RECORDS FOR THE TASK Start Marker

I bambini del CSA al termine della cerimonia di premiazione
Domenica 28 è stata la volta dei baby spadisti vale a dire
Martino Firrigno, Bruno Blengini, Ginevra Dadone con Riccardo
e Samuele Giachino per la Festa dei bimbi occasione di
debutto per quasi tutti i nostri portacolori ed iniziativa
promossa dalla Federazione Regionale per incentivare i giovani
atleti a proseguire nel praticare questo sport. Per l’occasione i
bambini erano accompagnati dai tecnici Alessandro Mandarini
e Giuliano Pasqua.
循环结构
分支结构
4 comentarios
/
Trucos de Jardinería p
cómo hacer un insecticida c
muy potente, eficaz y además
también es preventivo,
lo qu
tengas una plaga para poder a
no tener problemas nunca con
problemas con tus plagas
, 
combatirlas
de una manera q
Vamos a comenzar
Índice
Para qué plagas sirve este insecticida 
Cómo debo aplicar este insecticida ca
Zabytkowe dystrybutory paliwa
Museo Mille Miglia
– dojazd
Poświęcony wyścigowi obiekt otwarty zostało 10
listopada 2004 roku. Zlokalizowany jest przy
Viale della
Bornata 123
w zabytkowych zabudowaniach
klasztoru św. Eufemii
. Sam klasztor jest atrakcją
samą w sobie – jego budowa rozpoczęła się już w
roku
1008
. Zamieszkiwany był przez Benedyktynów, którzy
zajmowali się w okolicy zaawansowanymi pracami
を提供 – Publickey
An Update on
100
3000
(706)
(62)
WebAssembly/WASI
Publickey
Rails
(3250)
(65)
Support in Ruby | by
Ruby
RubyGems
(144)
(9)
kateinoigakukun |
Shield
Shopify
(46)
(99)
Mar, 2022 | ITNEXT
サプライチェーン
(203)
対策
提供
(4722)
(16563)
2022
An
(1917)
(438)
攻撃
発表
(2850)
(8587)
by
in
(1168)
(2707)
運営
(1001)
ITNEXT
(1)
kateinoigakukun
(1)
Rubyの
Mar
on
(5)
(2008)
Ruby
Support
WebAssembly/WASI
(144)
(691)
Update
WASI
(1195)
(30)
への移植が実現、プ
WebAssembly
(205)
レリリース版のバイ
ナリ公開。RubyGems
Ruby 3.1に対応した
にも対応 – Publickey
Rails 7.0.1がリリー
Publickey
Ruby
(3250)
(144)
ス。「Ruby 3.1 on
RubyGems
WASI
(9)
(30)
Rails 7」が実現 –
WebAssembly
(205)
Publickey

RECORDS FOR THE TASK End Marker

# WHAT THE TASK ASKS:
Return the listing's text from its first line through the line that contains "debutto per quasi", with both end lines included and each line reproduced as it appears.

# ANSWER TO THIS PROBLEM:
I bambini del CSA al termine della cerimonia di premiazione
Domenica 28 è stata la volta dei baby spadisti vale a dire
Martino Firrigno, Bruno Blengini, Ginevra Dadone con Riccardo
e Samuele Giachino per la Festa dei bimbi occasione di
debutto per quasi tutti i nostri portacolori ed iniziativa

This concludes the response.